Ainsi Nivelle s’est bel et bien approprié les cinq erreurs stratégiques de la Grande Guerre et il les a poussées à un degré inégalé. Ce qui est invoqué pour sa défense : qu’il n’était pas le seul et qu’il n’a fait que partager les préjugés de son temps – bien qu’exact – constitue une piètre défense qui nie la liberté du sujet et donc sa responsabilité par rapport aux débats de son temps. Tous les généraux n’ont pas été des Nivelle, loin de là.
Nivelle a appliqué la même stratégie que Joffre. Certes, mais en pire, avec plus d’imprudence, d’insolence, d’assurance, d’acharnement et finalement des résultats catastrophiques. L’incompétence stratégique de Joffre était tempérée par un certain bon sens qui le faisait parfois pencher du côté du réalisme ou de la prudence. Joffre n’a jamais attaqué frontalement au Chemin des Dames.

Consigne de travail 1 :: D'après l'extrait sur Nivelle, en quel lieu Joffre n'a-t-il jamais attaqué frontalement ?
Consigne de travail 2 :: Dans l'extrait sur Nivelle, réécrivez le passage qui commence par "Ainsi Nivelle s’est" et se poursuit jusqu'à "Chemin des Dames.", en substituant "Pétain" à "Joffre".
Consigne de travail 3 :: Prolongez l'extrait sur Nivelle et Joffre en rédigeant la suite immédiate de sa dernière phrase.
Les enregistrements qui figurent ensuite forment un matériau distinct de l'extrait.

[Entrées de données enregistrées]
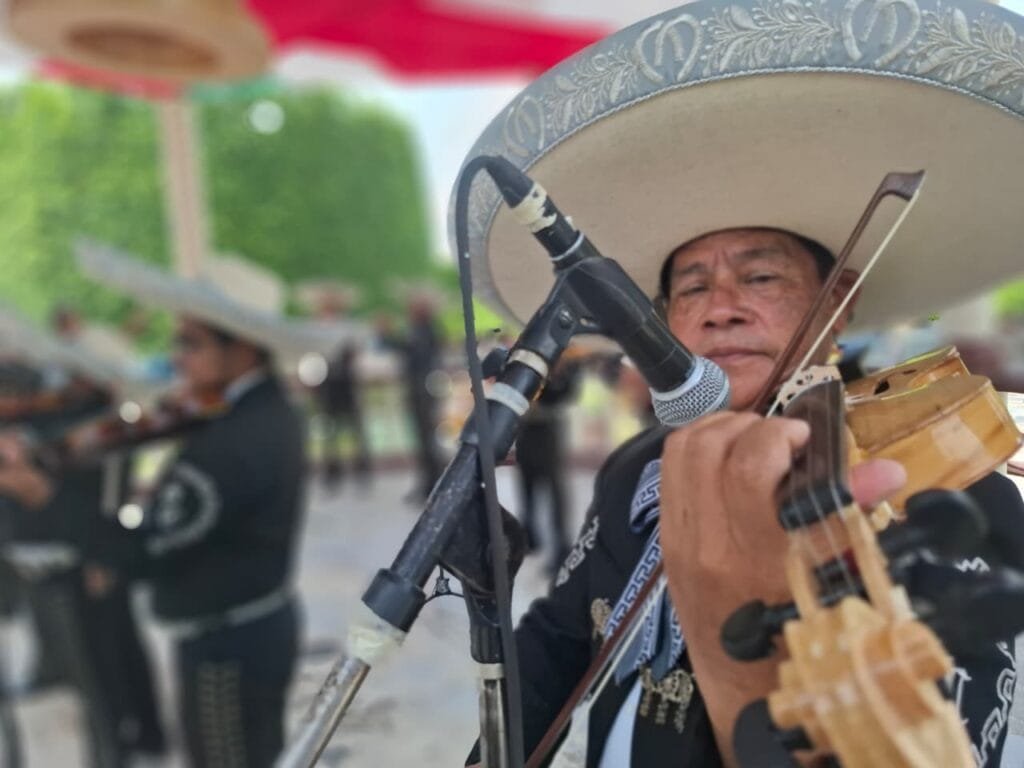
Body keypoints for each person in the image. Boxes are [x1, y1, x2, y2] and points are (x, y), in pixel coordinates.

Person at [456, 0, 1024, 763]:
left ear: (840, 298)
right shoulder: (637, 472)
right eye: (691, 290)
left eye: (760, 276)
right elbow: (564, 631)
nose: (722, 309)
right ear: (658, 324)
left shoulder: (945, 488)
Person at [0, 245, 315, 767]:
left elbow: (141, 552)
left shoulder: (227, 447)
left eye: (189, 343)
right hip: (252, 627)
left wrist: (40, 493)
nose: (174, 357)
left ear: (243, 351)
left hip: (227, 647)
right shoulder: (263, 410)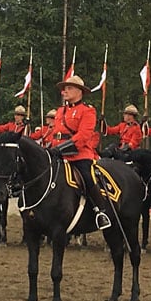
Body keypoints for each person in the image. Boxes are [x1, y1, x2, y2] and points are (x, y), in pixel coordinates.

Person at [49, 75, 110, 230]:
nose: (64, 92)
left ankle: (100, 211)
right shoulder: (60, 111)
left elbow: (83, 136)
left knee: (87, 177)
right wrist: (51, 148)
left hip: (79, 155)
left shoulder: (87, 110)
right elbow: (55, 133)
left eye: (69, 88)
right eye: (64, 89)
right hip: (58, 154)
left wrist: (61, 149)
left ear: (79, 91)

Réponse attendue 1 :: Au Chemin des Dames.

Réponse attendue 2 ::
Ainsi Nivelle s’est bel et bien approprié les cinq erreurs stratégiques de la Grande Guerre et il les a poussées à un degré inégalé. Ce qui est invoqué pour sa défense : qu’il n’était pas le seul et qu’il n’a fait que partager les préjugés de son temps – bien qu’exact – constitue une piètre défense qui nie la liberté du sujet et donc sa responsabilité par rapport aux débats de son temps. Tous les généraux n’ont pas été des Nivelle, loin de là.
Nivelle a appliqué la même stratégie que Pétain. Certes, mais en pire, avec plus d’imprudence, d’insolence, d’assurance, d’acharnement et finalement des résultats catastrophiques. L’incompétence stratégique de Pétain était tempérée par un certain bon sens qui le faisait parfois pencher du côté du réalisme ou de la prudence. Pétain n’a jamais attaqué frontalement au Chemin des Dames.

Réponse attendue 3 ::
Quant à excuser Nivelle parce qu’il n’est que le représentant de son temps, c’est faire fi des trajectoires individuelles. Il est vrai que les officiers de son temps ont reçu une formation stratégique déplorable, qui s’est révélée à l’épreuve de la guerre tout à fait inadaptée. Mais tous ceux qui étaient capables de hauteur de vue ont perçu ce hiatus et ont évolué. Quelques exemples :
- Pétain n’a jamais cru à la doctrine de l’offensive à outrance,
- Le lieutenant de Gaulle qui soutenait cette théorie apprise sur les bancs de Saint-Cyr change d’avis dès ce 15 août 1914, le jour où il participe à sa première attaque au cours de laquelle il est blessé. Le feu tue, la leçon est claire et inscrite dans son mollet.
- Foch, en 1918, inventera sa propre stratégie en oubliant l’offensive à outrance.
- Franchet d’Esperey s’illustre dans une stratégie indirecte à Salonique.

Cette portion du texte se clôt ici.